Dependencias militares cercanas a Lomonósov. Archivo Sandra Dugan

No he sido nunca dada a entrometerme en conversaciones ajenas pero era mi primer día en un Moscú frío, sordo, y decidí interpelarlos rescatando mi portugués. Extrañados me miraron y más profunda e inquisitiva fue la mirada, tras los gruesos cristales, del joven que me llamó la atención al llegar el grupo. Menos él, que no habló hasta el final, los demás me contaron que eran estudiantes mozambiqueños becados por su gobierno para estudiar en Moscú. Justo en 1994 se habían celebrado en su país las primeras elecciones libres tras una guerra civil de quince años y ese era todo el debate que traían.
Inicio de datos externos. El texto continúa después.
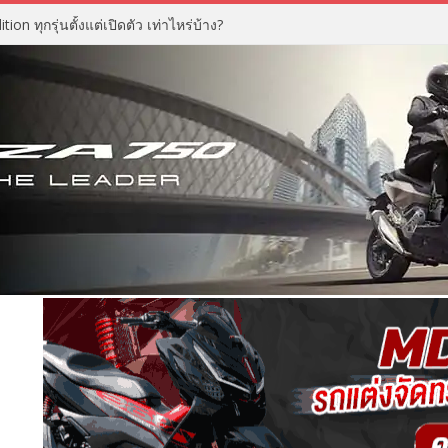
n ทุกรุ่นตั้งแต่เปิดตัว เท่าไหร่บ้าง?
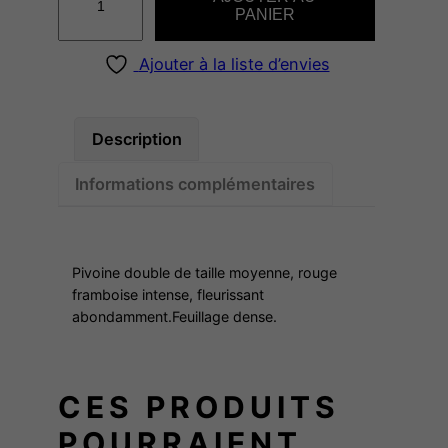
u
PANIER
a
n
Ajouter à la liste d’envies
t
i
t
Description
é
Informations complémentaires
d
e
S
H
Pivoine double de taille moyenne, rouge
A
framboise intense, fleurissant
abondamment.Feuillage dense.
W
N
E
CES PRODUITS
E
C
POURRAIENT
El de las gafas era español y aunque no me dijo la edad supuse que mayor que el resto, tendría unos treinta y tantos años. Él ya sabía lo que había sido una guerra civil y unas primeras elecciones democráticas, por eso callaba e intervenía certeramente siempre.

Al final llegó la noche y el quiosco fue vaciándose de sus gentes y por la plaza empezaron a merodear vodkataris y gentes extrañas en una ciudad con nombre, pero sin futuro. Tuve miedo de volver sola, aunque sólo fuera cruzar de nuevo la plaza. Los estudiantes querían regresar también y este de las gafas, que percibió mi inquietud por la hora y la desolación de la plaza, me preguntó si estaba muy lejos el lugar al que tenía que regresar. «Tendría que cruzar la plaza», le dije. «¡Pues venga!, yo te acompaño que estos me esperan aquí». Pareció su tono tan obligado que no quise, pero él insistió. Secamente me dijo mientras me acompañaba: «Te has colado en nuestras conversaciones, pero yo no sé quién eres». «Yo tampoco sé quién eres tú», le contesté con cierta aspereza. Se rio burlonamente y esto me fastidió. Cuando llegué a la escalinata de la biblioteca por donde tenía que acceder para entrar hacia mi apartamento me dijo: «Soy Rafael Rodríguez, he venido desde Alcalá de Guadaíra y quizá esto no era lo que buscaba del comunismo. Me marcharé en unos días. Mañana si quieres nos vemos en el quiosco y seguimos hablando». Con voz entrecortada le dije: «Yo me llamo Sandra Dugan».

Al día siguiente, concluí mi trabajo a las cinco y casi anochecía. Dudé si acercarme al quiosco, que desde la ventana divisaba, pues no conseguía ver de entre las pocas personas que percibía si el tal Rafael se encontraba allí.

Salí de la biblioteca y avancé hacia la avenida. Al volver la vista atrás lo vi, en la escalinata donde nos despedimos la noche anterior, allí sentado. Me inquieté, pero inmediatamente se levantó y vino a mi encuentro con una sonrisa muy atractiva.

«Bueno, me dijo, es tarde, pero si quieres podemos ir a tomar algo a un bar». «¿A un bar?, le pregunté. Aquí no he visto un bar desde que llegué». «No te preocupes, acompáñame».
Bordeamos la universidad y avanzamos por una inacabable avenida. La atmósfera estaba formada por el silencio pesado de unos gigantescos edificios funcionales donde no se veía a nadie. Al observar algunos rótulos y placas, descubrí que eran ministerios y edificios del gobierno.